- Nic nie szkodzi - zaśmiałem się, ku swojemu przerażeniu, przez łzy - nigdy nie byłem zbyt... uczuciowym typem... - każde słowo było jednak wymówione chyba coraz bardziej emocjonalnie, z większą głębią i trochę cieńszym tonem. Tonem który wskazywał całkowicie jednoznacznie na stan emocjonalny tego, kto wymówił ostatnie zdanie. Nieco bezwładnie opuściłem głowę, nie czując jednak smutku, który mógłby mi towarzyszyć w takiej lub podobnej sytuacji. Nie czułem nic takiego. Moje serce przepełniała raczej delikatna, chłodna euforia z powodu poznania kolejnej części prawdy. Prawdy której chciałem, której potrzebowałem i której miałem stanowczo za mało w życiu. Tym otaczającym mnie, którego często nie rozumiałem, a które chciałem pojąć za wszelką cenę, którego ukrytych między wierszami odpowiedzi łaknąłem jak najlepszego przysmaku, jak wody na pustyni. Moje istnienie czasem zamieniało się w pustynię. Pustynię bólu. Pustynię niepokoju. Pustynię niewiedzy. Tak czułem.
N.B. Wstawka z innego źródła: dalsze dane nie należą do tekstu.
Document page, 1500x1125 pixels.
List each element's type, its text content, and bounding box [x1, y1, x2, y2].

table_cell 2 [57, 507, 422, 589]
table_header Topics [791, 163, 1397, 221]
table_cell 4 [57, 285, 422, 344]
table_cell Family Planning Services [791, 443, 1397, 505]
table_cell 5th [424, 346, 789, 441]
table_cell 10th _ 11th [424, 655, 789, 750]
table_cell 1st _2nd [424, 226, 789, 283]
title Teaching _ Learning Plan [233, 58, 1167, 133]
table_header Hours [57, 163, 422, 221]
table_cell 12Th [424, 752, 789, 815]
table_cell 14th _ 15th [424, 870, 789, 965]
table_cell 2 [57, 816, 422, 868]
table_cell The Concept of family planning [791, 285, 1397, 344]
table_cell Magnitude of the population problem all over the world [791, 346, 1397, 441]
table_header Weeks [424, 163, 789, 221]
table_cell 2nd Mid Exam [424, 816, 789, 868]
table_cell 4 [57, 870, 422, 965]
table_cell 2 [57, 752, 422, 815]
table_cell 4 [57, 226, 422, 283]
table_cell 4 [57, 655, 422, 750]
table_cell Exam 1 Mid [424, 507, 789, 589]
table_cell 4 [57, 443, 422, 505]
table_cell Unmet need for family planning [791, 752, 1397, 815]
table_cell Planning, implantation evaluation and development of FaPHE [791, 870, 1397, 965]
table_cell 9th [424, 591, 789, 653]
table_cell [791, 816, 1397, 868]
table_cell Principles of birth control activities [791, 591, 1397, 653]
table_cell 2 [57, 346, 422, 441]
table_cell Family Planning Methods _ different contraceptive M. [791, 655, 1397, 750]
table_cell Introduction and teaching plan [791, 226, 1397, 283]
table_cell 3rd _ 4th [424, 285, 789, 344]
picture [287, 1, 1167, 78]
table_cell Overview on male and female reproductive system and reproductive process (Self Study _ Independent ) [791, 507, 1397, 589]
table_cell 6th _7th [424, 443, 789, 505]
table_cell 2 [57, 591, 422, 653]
- Przepraszam - wyszeptała Caeldori. W tamtej chwili naprawdę mocno pragnąłem otrzeć jej łzy, które zdobiły jej pyszczek jak przeźroczyste perełki. Ale wiedziałem, nie wolno.
- Przywołałaś miłe wspomnienia, Kwiatuszku - uśmiechnąłem się wprost do niej, bez niepotrzebnych uników i ucieczek spłoszonym wzrokiem. A ona spojrzała na mnie. Spojrzała.
- Porozmawiajmy o czymś przyjemnym - dopiero teraz odwróciła głowę, przymykając jednocześnie oczy. Wyglądała, jakby coś ją strapiło. Odruchowo pomyślałem o zadaniu pytania o jej rodziców, ale ostatecznie ugryzłem się w język. Jeśli o tym nie mówi, być może jest za wcześnie, by pytać.